Must Learn AI Security Part 18: Bias Exploitation Attacks Against AI

Chapter 18

Sep 29, 2023

This post is part of an ongoing series to educate about new and known security vulnerabilities against AI.

The full series index (including code, queries, and detections) is located here:

The book version (pdf) of this series is located here: https://github.com/rod-trent/OpenAISecurity/tree/main/Must_Learn/Book_Version

The book will be updated when each new part in this series is released.

What is a Bias Exploitation attack against AI?

A bias exploitation attack against AI is a type of attack where an adversary intentionally manipulates an AI system's output by exploiting the biases present in its algorithms. This can be done by training the AI system with biased data or by manipulating the input data to the system in a way that triggers the biases. As a result, the AI system's output becomes skewed and inaccurate, leading to potentially harmful consequences. For example, a facial recognition system trained on biased data may misidentify individuals from certain ethnicities or races.
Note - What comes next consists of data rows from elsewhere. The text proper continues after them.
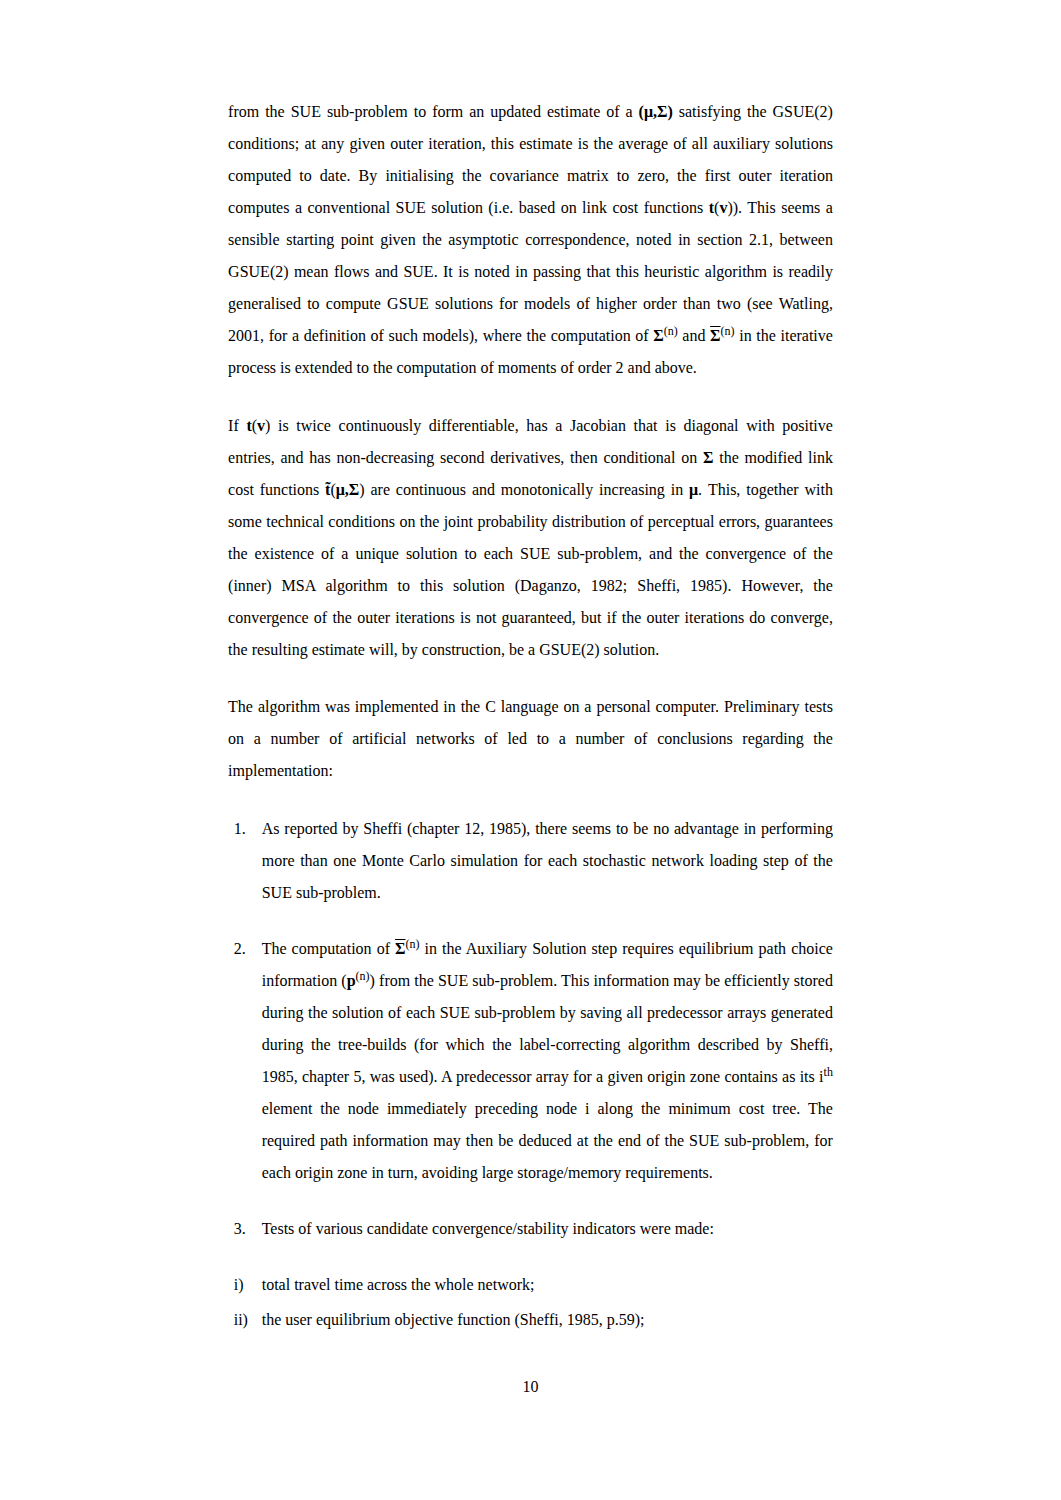from the SUE sub-problem to form an updated estimate of a (μ,Σ) satisfying the GSUE(2) conditions; at any given outer iteration, this estimate is the average of all auxiliary solutions computed to date. By initialising the covariance matrix to zero, the first outer iteration computes a conventional SUE solution (i.e. based on link cost functions t(v)). This seems a sensible starting point given the asymptotic correspondence, noted in section 2.1, between GSUE(2) mean flows and SUE. It is noted in passing that this heuristic algorithm is readily generalised to compute GSUE solutions for models of higher order than two (see Watling, 2001, for a definition of such models), where the computation of Σ(n) and Σ(n) in the iterative process is extended to the computation of moments of order 2 and above.
If t(v) is twice continuously differentiable, has a Jacobian that is diagonal with positive entries, and has non-decreasing second derivatives, then conditional on Σ the modified link cost functions t̃(μ,Σ) are continuous and monotonically increasing in μ. This, together with some technical conditions on the joint probability distribution of perceptual errors, guarantees the existence of a unique solution to each SUE sub-problem, and the convergence of the (inner) MSA algorithm to this solution (Daganzo, 1982; Sheffi, 1985). However, the convergence of the outer iterations is not guaranteed, but if the outer iterations do converge, the resulting estimate will, by construction, be a GSUE(2) solution.
The algorithm was implemented in the C language on a personal computer. Preliminary tests on a number of artificial networks of led to a number of conclusions regarding the implementation:
As reported by Sheffi (chapter 12, 1985), there seems to be no advantage in performing more than one Monte Carlo simulation for each stochastic network loading step of the SUE sub-problem.
The computation of Σ(n) in the Auxiliary Solution step requires equilibrium path choice information (p(n)) from the SUE sub-problem. This information may be efficiently stored during the solution of each SUE sub-problem by saving all predecessor arrays generated during the tree-builds (for which the label-correcting algorithm described by Sheffi, 1985, chapter 5, was used). A predecessor array for a given origin zone contains as its ith element the node immediately preceding node i along the minimum cost tree. The required path information may then be deduced at the end of the SUE sub-problem, for each origin zone in turn, avoiding large storage/memory requirements.
Tests of various candidate convergence/stability indicators were made:
i) total travel time across the whole network;
ii) the user equilibrium objective function (Sheffi, 1985, p.59);
10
Types of Bias Exploitation attacks

There are several different types of bias exploitation attacks against AI, including:

Data poisoning: This attack involves intentionally feeding biased or malicious data into an AI system to manipulate its output.
Adversarial attacks: Adversarial attacks involve manipulating the input data to an AI system in a way that causes it to produce biased or incorrect output.
Model inversion: Model inversion attacks are a type of attack where an adversary can steal sensitive information from an AI system by exploiting its biases.
Backdoor attacks: Backdoor attacks involve adding malicious code to an AI system's algorithms, which can later be triggered to manipulate its output.
Membership inference attacks: This attack involves an adversary attempting to determine whether a specific individual's data was included in the training data for an AI system, which can be used to exploit any biases in the system's algorithms.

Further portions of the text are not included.